Extracted data entries
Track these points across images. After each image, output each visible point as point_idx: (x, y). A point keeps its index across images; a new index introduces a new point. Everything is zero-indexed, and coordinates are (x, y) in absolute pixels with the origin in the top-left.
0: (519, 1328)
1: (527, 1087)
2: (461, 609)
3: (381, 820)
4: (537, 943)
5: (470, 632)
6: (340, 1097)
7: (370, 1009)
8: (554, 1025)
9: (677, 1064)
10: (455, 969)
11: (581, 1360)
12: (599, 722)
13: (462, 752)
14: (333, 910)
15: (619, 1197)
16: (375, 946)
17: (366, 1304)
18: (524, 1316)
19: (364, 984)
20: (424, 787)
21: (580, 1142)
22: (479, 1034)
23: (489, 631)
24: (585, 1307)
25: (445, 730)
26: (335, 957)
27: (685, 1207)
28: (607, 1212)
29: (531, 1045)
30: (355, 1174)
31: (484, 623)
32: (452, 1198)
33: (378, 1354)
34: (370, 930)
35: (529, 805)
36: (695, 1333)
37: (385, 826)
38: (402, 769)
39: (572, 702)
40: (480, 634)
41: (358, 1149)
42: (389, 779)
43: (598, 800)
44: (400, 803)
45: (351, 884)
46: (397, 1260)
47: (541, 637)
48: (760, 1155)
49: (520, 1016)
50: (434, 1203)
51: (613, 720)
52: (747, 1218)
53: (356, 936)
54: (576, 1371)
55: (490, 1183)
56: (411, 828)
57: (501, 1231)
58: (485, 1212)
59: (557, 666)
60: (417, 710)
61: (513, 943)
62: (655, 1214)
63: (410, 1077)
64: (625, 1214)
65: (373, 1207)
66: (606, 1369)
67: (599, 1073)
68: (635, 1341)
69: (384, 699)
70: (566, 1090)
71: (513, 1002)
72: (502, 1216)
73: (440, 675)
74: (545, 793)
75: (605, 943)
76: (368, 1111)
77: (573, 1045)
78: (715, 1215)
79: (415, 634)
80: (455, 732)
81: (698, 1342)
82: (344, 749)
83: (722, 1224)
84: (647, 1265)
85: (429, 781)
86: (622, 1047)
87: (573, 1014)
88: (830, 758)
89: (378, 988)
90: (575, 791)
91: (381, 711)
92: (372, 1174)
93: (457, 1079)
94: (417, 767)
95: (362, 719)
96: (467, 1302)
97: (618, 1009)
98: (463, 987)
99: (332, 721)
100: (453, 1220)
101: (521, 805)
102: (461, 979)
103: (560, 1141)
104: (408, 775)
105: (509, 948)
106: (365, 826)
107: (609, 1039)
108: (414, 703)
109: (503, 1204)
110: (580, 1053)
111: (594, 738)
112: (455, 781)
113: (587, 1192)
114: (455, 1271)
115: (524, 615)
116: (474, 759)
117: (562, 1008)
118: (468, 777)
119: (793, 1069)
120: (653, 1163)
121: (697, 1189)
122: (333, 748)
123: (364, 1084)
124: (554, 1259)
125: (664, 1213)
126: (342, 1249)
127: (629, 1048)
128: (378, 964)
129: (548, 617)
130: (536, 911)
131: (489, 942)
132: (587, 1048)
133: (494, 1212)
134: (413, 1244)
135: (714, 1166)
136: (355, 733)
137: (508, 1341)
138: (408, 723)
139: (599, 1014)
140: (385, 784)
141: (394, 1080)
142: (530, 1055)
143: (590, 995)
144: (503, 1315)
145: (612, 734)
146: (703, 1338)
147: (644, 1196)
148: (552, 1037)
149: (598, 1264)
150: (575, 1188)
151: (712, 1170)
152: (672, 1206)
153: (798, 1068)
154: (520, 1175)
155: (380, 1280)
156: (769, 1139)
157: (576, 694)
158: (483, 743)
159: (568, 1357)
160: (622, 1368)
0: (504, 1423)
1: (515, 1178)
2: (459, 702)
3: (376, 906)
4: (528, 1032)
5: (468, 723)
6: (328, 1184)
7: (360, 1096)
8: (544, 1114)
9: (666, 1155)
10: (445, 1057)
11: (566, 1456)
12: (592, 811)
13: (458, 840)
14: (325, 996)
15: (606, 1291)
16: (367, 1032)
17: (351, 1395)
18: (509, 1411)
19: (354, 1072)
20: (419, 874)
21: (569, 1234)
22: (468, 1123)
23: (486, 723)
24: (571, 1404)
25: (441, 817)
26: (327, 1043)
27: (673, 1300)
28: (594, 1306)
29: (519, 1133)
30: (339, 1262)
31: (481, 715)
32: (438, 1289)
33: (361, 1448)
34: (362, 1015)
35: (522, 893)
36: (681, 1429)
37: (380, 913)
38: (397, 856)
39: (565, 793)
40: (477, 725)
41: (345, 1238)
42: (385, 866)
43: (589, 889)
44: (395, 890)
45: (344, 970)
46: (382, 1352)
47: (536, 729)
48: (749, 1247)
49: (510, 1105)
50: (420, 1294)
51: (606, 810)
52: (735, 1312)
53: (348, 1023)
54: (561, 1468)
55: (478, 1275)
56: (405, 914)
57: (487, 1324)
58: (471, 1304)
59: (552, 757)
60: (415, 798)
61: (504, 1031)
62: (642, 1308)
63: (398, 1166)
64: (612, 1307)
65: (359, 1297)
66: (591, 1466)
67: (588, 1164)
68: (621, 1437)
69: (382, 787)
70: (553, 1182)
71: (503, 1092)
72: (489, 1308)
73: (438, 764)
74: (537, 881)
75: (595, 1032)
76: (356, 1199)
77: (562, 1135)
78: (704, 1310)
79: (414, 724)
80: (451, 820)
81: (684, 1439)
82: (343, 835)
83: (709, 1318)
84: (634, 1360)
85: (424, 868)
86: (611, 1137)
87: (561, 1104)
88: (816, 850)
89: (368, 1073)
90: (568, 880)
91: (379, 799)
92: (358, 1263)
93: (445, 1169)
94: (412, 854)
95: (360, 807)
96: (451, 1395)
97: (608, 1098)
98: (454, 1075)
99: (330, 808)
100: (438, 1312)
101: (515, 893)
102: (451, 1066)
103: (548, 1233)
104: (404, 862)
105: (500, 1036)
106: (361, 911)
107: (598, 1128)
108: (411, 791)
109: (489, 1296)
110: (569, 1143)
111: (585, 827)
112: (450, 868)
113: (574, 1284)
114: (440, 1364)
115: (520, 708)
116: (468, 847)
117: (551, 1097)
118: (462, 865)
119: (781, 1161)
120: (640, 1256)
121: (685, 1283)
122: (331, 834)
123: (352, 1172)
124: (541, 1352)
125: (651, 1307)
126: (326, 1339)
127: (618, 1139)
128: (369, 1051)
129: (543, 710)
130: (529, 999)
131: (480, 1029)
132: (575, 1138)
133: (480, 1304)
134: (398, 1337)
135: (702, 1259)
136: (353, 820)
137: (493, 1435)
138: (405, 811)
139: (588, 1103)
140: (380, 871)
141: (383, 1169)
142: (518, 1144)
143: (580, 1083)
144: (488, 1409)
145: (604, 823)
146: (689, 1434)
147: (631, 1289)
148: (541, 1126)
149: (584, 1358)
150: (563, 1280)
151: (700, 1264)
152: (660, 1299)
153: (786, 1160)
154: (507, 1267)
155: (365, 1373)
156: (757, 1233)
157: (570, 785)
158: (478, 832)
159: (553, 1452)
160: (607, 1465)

**WORK REQUEST:** Write out the data once more, word for word.

**ANSWER AREA:**
Track these points across images. After each image, output each visible point as point_idx: (x, y). A point keeps its index across images; a new index introduces a new point. Everything is zero-indexed, and coordinates are (x, y) in absolute pixels with the origin in the top-left.
0: (519, 1328)
1: (527, 1087)
2: (461, 609)
3: (381, 820)
4: (537, 943)
5: (470, 632)
6: (340, 1097)
7: (370, 1009)
8: (554, 1025)
9: (677, 1064)
10: (455, 969)
11: (581, 1360)
12: (599, 722)
13: (462, 752)
14: (333, 910)
15: (619, 1197)
16: (375, 946)
17: (366, 1304)
18: (524, 1316)
19: (364, 984)
20: (424, 787)
21: (580, 1142)
22: (479, 1034)
23: (489, 631)
24: (585, 1307)
25: (445, 730)
26: (335, 957)
27: (685, 1207)
28: (607, 1212)
29: (531, 1045)
30: (355, 1174)
31: (484, 623)
32: (452, 1198)
33: (378, 1354)
34: (370, 930)
35: (529, 805)
36: (695, 1333)
37: (385, 826)
38: (402, 769)
39: (572, 702)
40: (480, 634)
41: (358, 1149)
42: (389, 779)
43: (598, 800)
44: (400, 803)
45: (351, 884)
46: (397, 1260)
47: (541, 637)
48: (760, 1155)
49: (520, 1016)
50: (434, 1203)
51: (613, 720)
52: (747, 1218)
53: (356, 936)
54: (576, 1371)
55: (490, 1183)
56: (411, 828)
57: (501, 1231)
58: (485, 1212)
59: (557, 666)
60: (417, 710)
61: (513, 943)
62: (655, 1214)
63: (410, 1077)
64: (625, 1214)
65: (373, 1207)
66: (606, 1369)
67: (599, 1073)
68: (635, 1341)
69: (384, 699)
70: (566, 1090)
71: (513, 1002)
72: (502, 1216)
73: (440, 675)
74: (545, 793)
75: (605, 943)
76: (368, 1111)
77: (573, 1045)
78: (715, 1215)
79: (415, 634)
80: (455, 732)
81: (698, 1342)
82: (344, 749)
83: (722, 1224)
84: (647, 1265)
85: (429, 781)
86: (622, 1047)
87: (573, 1014)
88: (830, 758)
89: (378, 988)
90: (575, 791)
91: (381, 711)
92: (372, 1174)
93: (457, 1079)
94: (417, 767)
95: (362, 719)
96: (467, 1302)
97: (618, 1009)
98: (463, 987)
99: (332, 721)
100: (453, 1220)
101: (521, 805)
102: (461, 979)
103: (560, 1141)
104: (408, 775)
105: (509, 948)
106: (365, 826)
107: (609, 1039)
108: (414, 703)
109: (503, 1204)
110: (580, 1053)
111: (594, 738)
112: (455, 781)
113: (587, 1192)
114: (455, 1271)
115: (524, 615)
116: (474, 759)
117: (562, 1008)
118: (468, 777)
119: (793, 1069)
120: (653, 1163)
121: (697, 1189)
122: (333, 748)
123: (364, 1084)
124: (554, 1259)
125: (664, 1213)
126: (342, 1249)
127: (629, 1048)
128: (378, 964)
129: (548, 617)
130: (536, 911)
131: (489, 942)
132: (587, 1048)
133: (494, 1212)
134: (413, 1244)
135: (714, 1166)
136: (355, 733)
137: (508, 1341)
138: (408, 723)
139: (599, 1014)
140: (385, 784)
141: (394, 1080)
142: (530, 1055)
143: (590, 995)
144: (503, 1315)
145: (612, 734)
146: (703, 1338)
147: (644, 1196)
148: (552, 1037)
149: (598, 1264)
150: (575, 1188)
151: (712, 1170)
152: (672, 1206)
153: (798, 1068)
154: (520, 1175)
155: (380, 1280)
156: (769, 1139)
157: (576, 694)
158: (483, 743)
159: (568, 1357)
160: (622, 1368)
0: (504, 1423)
1: (515, 1178)
2: (459, 702)
3: (376, 906)
4: (528, 1032)
5: (468, 723)
6: (328, 1184)
7: (360, 1096)
8: (544, 1114)
9: (666, 1155)
10: (445, 1057)
11: (566, 1456)
12: (592, 811)
13: (458, 840)
14: (325, 996)
15: (606, 1291)
16: (367, 1032)
17: (351, 1395)
18: (509, 1411)
19: (354, 1072)
20: (419, 874)
21: (569, 1234)
22: (468, 1123)
23: (486, 723)
24: (571, 1404)
25: (441, 817)
26: (327, 1043)
27: (673, 1300)
28: (594, 1306)
29: (519, 1133)
30: (339, 1262)
31: (481, 715)
32: (438, 1289)
33: (361, 1448)
34: (362, 1015)
35: (522, 893)
36: (681, 1429)
37: (380, 913)
38: (397, 856)
39: (565, 793)
40: (477, 725)
41: (345, 1238)
42: (385, 866)
43: (589, 889)
44: (395, 890)
45: (344, 970)
46: (382, 1352)
47: (536, 729)
48: (749, 1247)
49: (510, 1105)
50: (420, 1294)
51: (606, 810)
52: (735, 1312)
53: (348, 1023)
54: (561, 1468)
55: (478, 1275)
56: (405, 914)
57: (487, 1324)
58: (471, 1304)
59: (552, 757)
60: (415, 798)
61: (504, 1031)
62: (642, 1308)
63: (398, 1166)
64: (612, 1307)
65: (359, 1297)
66: (591, 1466)
67: (588, 1164)
68: (621, 1437)
69: (382, 787)
70: (553, 1182)
71: (503, 1092)
72: (489, 1308)
73: (438, 764)
74: (537, 881)
75: (595, 1032)
76: (356, 1199)
77: (562, 1135)
78: (704, 1310)
79: (414, 724)
80: (451, 820)
81: (684, 1439)
82: (343, 835)
83: (709, 1318)
84: (634, 1360)
85: (424, 868)
86: (611, 1137)
87: (561, 1104)
88: (816, 850)
89: (368, 1073)
90: (568, 880)
91: (379, 799)
92: (358, 1263)
93: (445, 1169)
94: (412, 854)
95: (360, 807)
96: (451, 1395)
97: (608, 1098)
98: (454, 1075)
99: (330, 808)
100: (438, 1312)
101: (515, 893)
102: (451, 1066)
103: (548, 1233)
104: (404, 862)
105: (500, 1036)
106: (361, 911)
107: (598, 1128)
108: (411, 791)
109: (489, 1296)
110: (569, 1143)
111: (585, 827)
112: (450, 868)
113: (574, 1284)
114: (440, 1364)
115: (520, 708)
116: (468, 847)
117: (551, 1097)
118: (462, 865)
119: (781, 1161)
120: (640, 1256)
121: (685, 1283)
122: (331, 834)
123: (352, 1172)
124: (541, 1352)
125: (651, 1307)
126: (326, 1339)
127: (618, 1139)
128: (369, 1051)
129: (543, 710)
130: (529, 999)
131: (480, 1029)
132: (575, 1138)
133: (480, 1304)
134: (398, 1337)
135: (702, 1259)
136: (353, 820)
137: (493, 1435)
138: (405, 811)
139: (588, 1103)
140: (380, 871)
141: (383, 1169)
142: (518, 1144)
143: (580, 1083)
144: (488, 1409)
145: (604, 823)
146: (689, 1434)
147: (631, 1289)
148: (541, 1126)
149: (584, 1358)
150: (563, 1280)
151: (700, 1264)
152: (660, 1299)
153: (786, 1160)
154: (507, 1267)
155: (365, 1373)
156: (757, 1233)
157: (570, 785)
158: (478, 832)
159: (553, 1452)
160: (607, 1465)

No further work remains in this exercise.